All Nippon Airways (ANA) is in the process of moving several of its North American flights to Tokyo’s Narita International Airport to offer better connections across its Asian network. The move reverses an almost decade-long trend of shifting flights to the city’s close-in Haneda Airport.
Like most of its peers in the region, ANA’s international network is operating at a fraction of its pre-pandemic capacity. North America flights remain relatively strong, but business traffic remains down significantly, while visiting friends and relatives and traffic has begun to rebound. Moving North America flights from Haneda — a popular airport with business travelers going to Tokyo — capitalizes on these trends and leverages as much of ANA’s international network as feasible, the carrier said in its financial results for the nine months ending in December on Tuesday.
The move, however, reverses the long-term trend toward more Haneda flights, both by Japanese and U.S. carriers. In the 2010s, Delta Air Lines spearheaded a long-fought battle between the Japanese and U.S. governments for more access to Haneda and, following the receipt of five additional slot pairs at the airport in 2019, dismantled the hub at Narita that it had inherited from Northwest Airlines.
ANA’s move is the latest salvo in what is the slowest-moving game of ping pong in the airline industry. Narita opened with great fanfare in the 1970s to alleviate congestion at Haneda, which then served as domestic-only airport until the early 2000s when limited international flights resumed within Asia. And when the Japanese government opened a few slots for long-haul international flights in 2010, U.S. carriers pounced. And now the cycle, at least temporarily while business travel remains down, reverses.
ANA flew only about 10 percent of its pre-pandemic international passenger traffic last year, due to both the Delta and Omicron variants and government travel restrictions. Load factors on its international flights averaged 25 percent, up about 3 points from the previous fiscal year.

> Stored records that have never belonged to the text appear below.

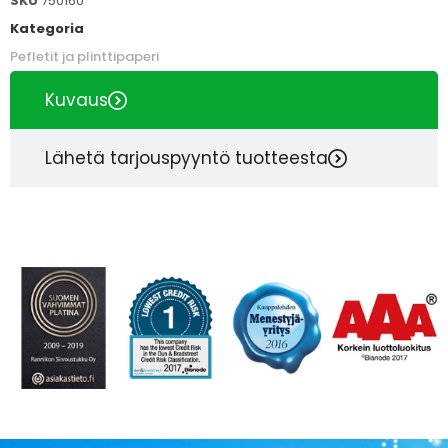
SKU
750160
Kategoria
Pefletit ja plinttipaperi
Kuvaus
Lähetä tarjouspyyntö tuotteesta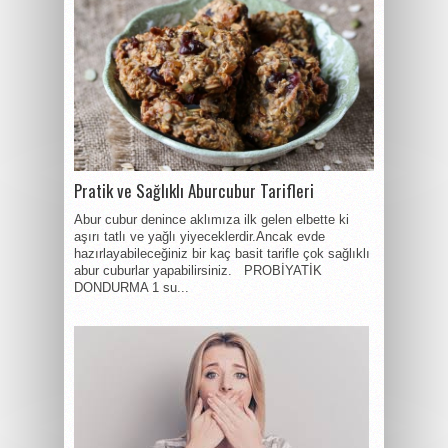
Pratik ve Sağlıklı Aburcubur Tarifleri
Abur cubur denince aklımıza ilk gelen elbette ki
aşırı tatlı ve yağlı yiyeceklerdir.Ancak evde
hazırlayabileceğiniz bir kaç basit tarifle çok sağlıklı
abur cuburlar yapabilirsiniz. PROBİYATİK
DONDURMA 1 su...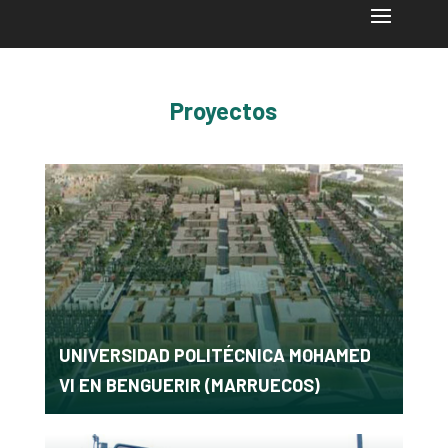
Proyectos
UNIVERSIDAD POLITÉCNICA MOHAMED
VI EN BENGUERIR (MARRUECOS)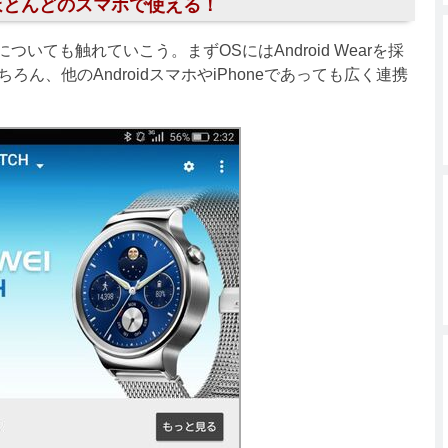
応でほとんどのスマホで使える！
ついても触れていこう。まずOSにはAndroid Wearを採
ん、他のAndroidスマホやiPhoneであっても広く連携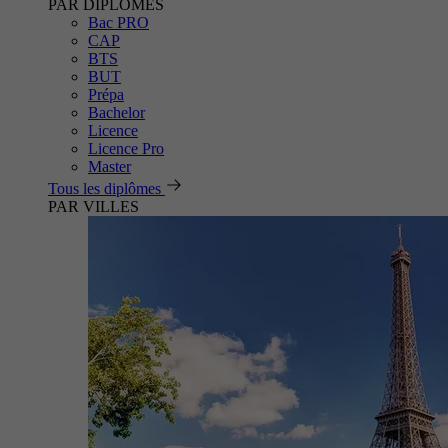
PAR DIPLÔMES
Bac PRO
CAP
BTS
BUT
Prépa
Bachelor
Licence
Licence Pro
Master
Tous les diplômes
PAR VILLES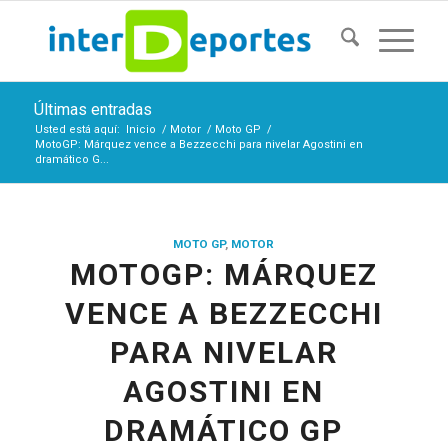
Últimas entradas
Usted está aquí:
Inicio
/
Motor
/
Moto GP
/
MotoGP: Márquez vence a Bezzecchi para nivelar Agostini en
dramático G...
MOTO GP
,
MOTOR
MOTOGP: MÁRQUEZ
VENCE A BEZZECCHI
PARA NIVELAR
AGOSTINI EN
DRAMÁTICO GP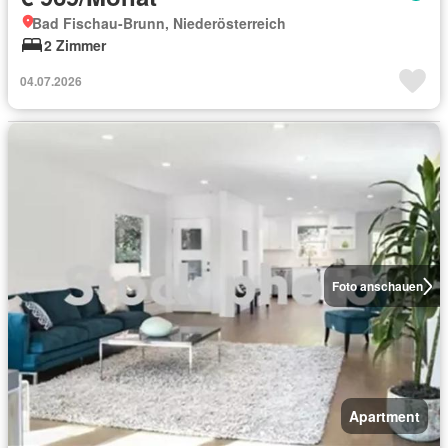
Bad Fischau-Brunn, Niederösterreich
2 Zimmer
04.07.2026
Foto anschauen
Apartment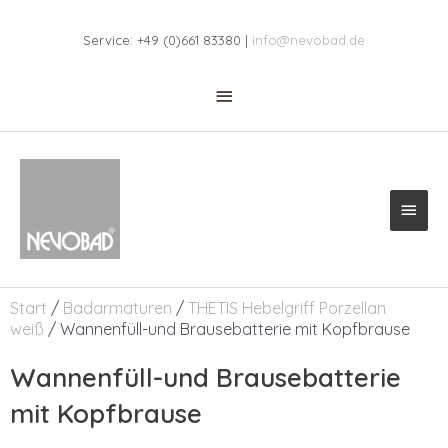
Zum
Above
Inhalt
Service: +49 (0)661 83380 |
info@nevobad.de
springen
Header
Haup
Start
/
Badarmaturen
/
THETIS Hebelgriff Porzellan
weiß
/ Wannenfüll-und Brausebatterie mit Kopfbrause
Wannenfüll-und Brausebatterie
mit Kopfbrause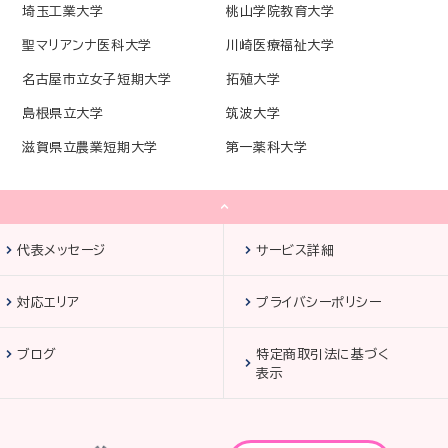
埼玉工業大学
桃山学院教育大学
聖マリアンナ医科大学
川崎医療福祉大学
名古屋市立女子短期大学
拓殖大学
島根県立大学
筑波大学
滋賀県立農業短期大学
第一薬科大学
代表メッセージ
サービス詳細
対応エリア
プライバシーポリシー
ブログ
特定商取引法に基づく
表示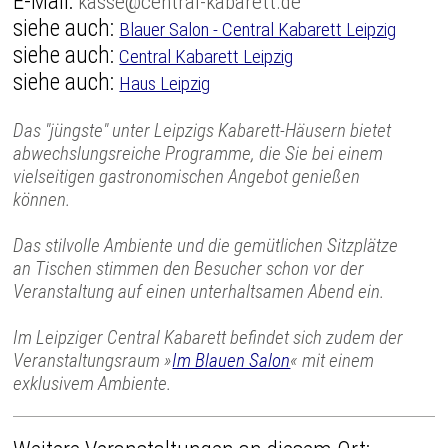
E-Mail:
kasse@central-kabarett.de
siehe auch:
Blauer Salon - Central Kabarett Leipzig
siehe auch:
Central Kabarett Leipzig
siehe auch:
Haus Leipzig
Das "jüngste" unter Leipzigs Kabarett-Häusern bietet
abwechslungsreiche Programme, die Sie bei einem
vielseitigen gastronomischen Angebot genießen
können.
Das stilvolle Ambiente und die gemütlichen Sitzplätze
an Tischen stimmen den Besucher schon vor der
Veranstaltung auf einen unterhaltsamen Abend ein.
Im Leipziger Central Kabarett befindet sich zudem der
Veranstaltungsraum »
Im Blauen Salon
« mit einem
exklusivem Ambiente.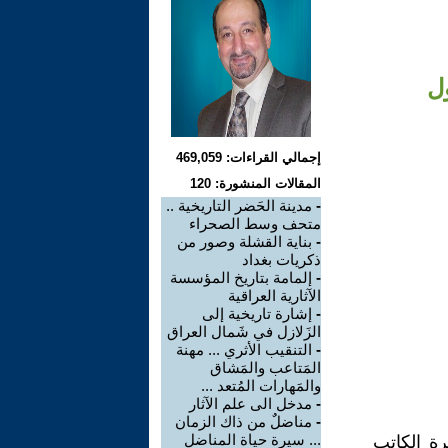
ول
إجمالي القراءات: 469,059
المقالات المنشورة: 120
-
مدينة الحَضر التاريخية ..
متحف وسط الصحراء
-
بناية القشلة وصور من
ذكريات بغداد
-
إلمامة بتاريخ المؤسسة
الآثارية العراقية
-
إشارة تاريخية إلى
الزَلازل في شَمال العراق
-
التنقيب الأثري ... مهنة
المَتاعب والمَشاق
والمَهارات المُتعد ...
-
مدخل الى علم الآثار
-
مناضلٌ من ذاك الزمان
... سيرة حياة المناضل
ة الكاتب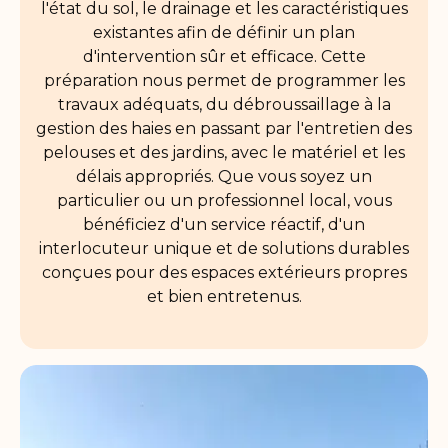
l'état du sol, le drainage et les caractéristiques
existantes afin de définir un plan
d'intervention sûr et efficace. Cette
préparation nous permet de programmer les
travaux adéquats, du débroussaillage à la
gestion des haies en passant par l'entretien des
pelouses et des jardins, avec le matériel et les
délais appropriés. Que vous soyez un
particulier ou un professionnel local, vous
bénéficiez d'un service réactif, d'un
interlocuteur unique et de solutions durables
conçues pour des espaces extérieurs propres
et bien entretenus.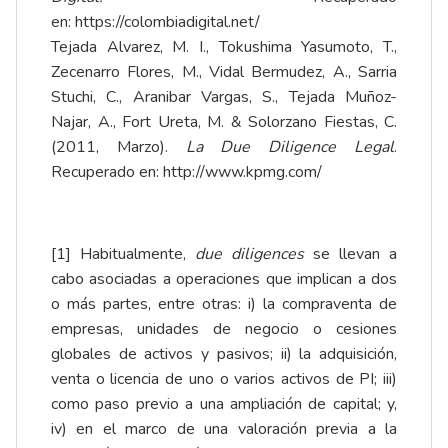
en:
https://colombiadigital.net/
Tejada Alvarez, M. I., Tokushima Yasumoto, T.,
Zecenarro Flores, M., Vidal Bermudez, A., Sarria
Stuchi, C., Aranibar Vargas, S., Tejada Muñoz-
Najar, A., Fort Ureta, M. & Solorzano Fiestas, C.
(2011, Marzo).
La Due Diligence Legal
.
Recuperado en:
http://www.kpmg.com/
[1]
Habitualmente,
due diligences
se llevan a
cabo asociadas a operaciones que implican a dos
o más partes, entre otras: i) la compraventa de
empresas, unidades de negocio o cesiones
globales de activos y pasivos; ii) la adquisición,
venta o licencia de uno o varios activos de PI; iii)
como paso previo a una ampliación de capital; y,
iv) en el marco de una valoración previa a la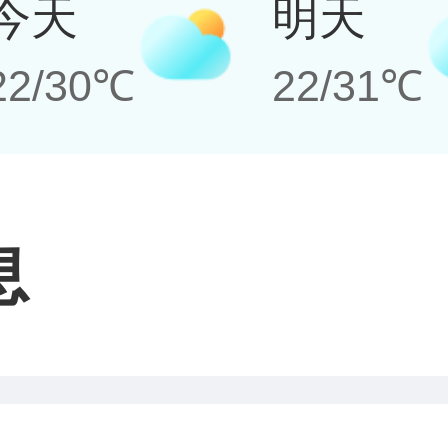
今天
明天
22/30℃
22/31℃
息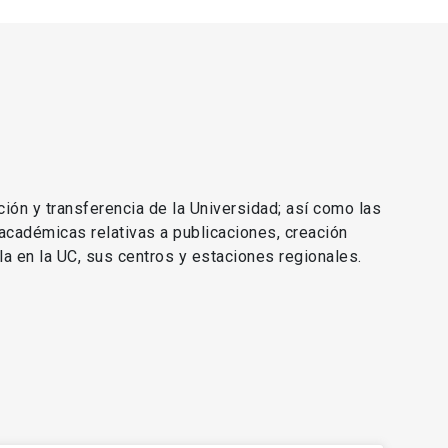
ción y transferencia de la Universidad; así como las
 académicas relativas a publicaciones, creación
lla en la UC, sus centros y estaciones regionales.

The domestic network performed much better, especially after Japan lifted its state of emergency in September and eased some travel restrictions. After that, the carrier saw demand for its domestic flights jump sharply. Demand in the last quarter of 2021 was the strongest the carrier has seen since the pandemic began, and passenger traffic in the quarter reached 50 percent of pre-pandemic levels. ANA said it shifted its schedules to operate more weekend and holiday flights in the quarter to capture more leisure travel demand.
Peach, the company’s low-cost subsidiary, had a particularly strong December quarter with passenger traffic exceeding pre-pandemic levels. For the last nine months of 2021, the discounter’s capacity was 50 percent higher than in the same period in 2020.
Peach and cargo helped fuel ANA to a profitable final quarter of the year. The cargo operation reported its fifth consecutive record quarter. Revenues for the nine months were ¥238 billion ($2.1 billion), up 134 percent from last year. ANA forecasts continuing high cargo demand in this fiscal year as maritime transport is expected to remain constrained. Because of this but unlike most other airlines around the world, ANA will continue operating preighters — or passenger aircraft with the seats removed in order to carry small package freight — to transport automotive parts, semiconductors, and vaccines, the carrier said.
ANA did not offer capacity guidance for this fiscal year. However, Japan Airlines on Tuesday updated its capacity guidance for February. JAL will operate 68 percent of its planned February domestic schedule, which translates into a reduction of 273 flights per day.
ANA reported an operating loss of ¥116 billion in the last nine months of the year on revenues of ¥738 billion. For the fiscal year that ends on March 31, ANA forecasts revenues of ¥1 trillion, or a 332 percent increase from the previous fiscal year. The results are expected to generate an operating loss of ¥125 billion.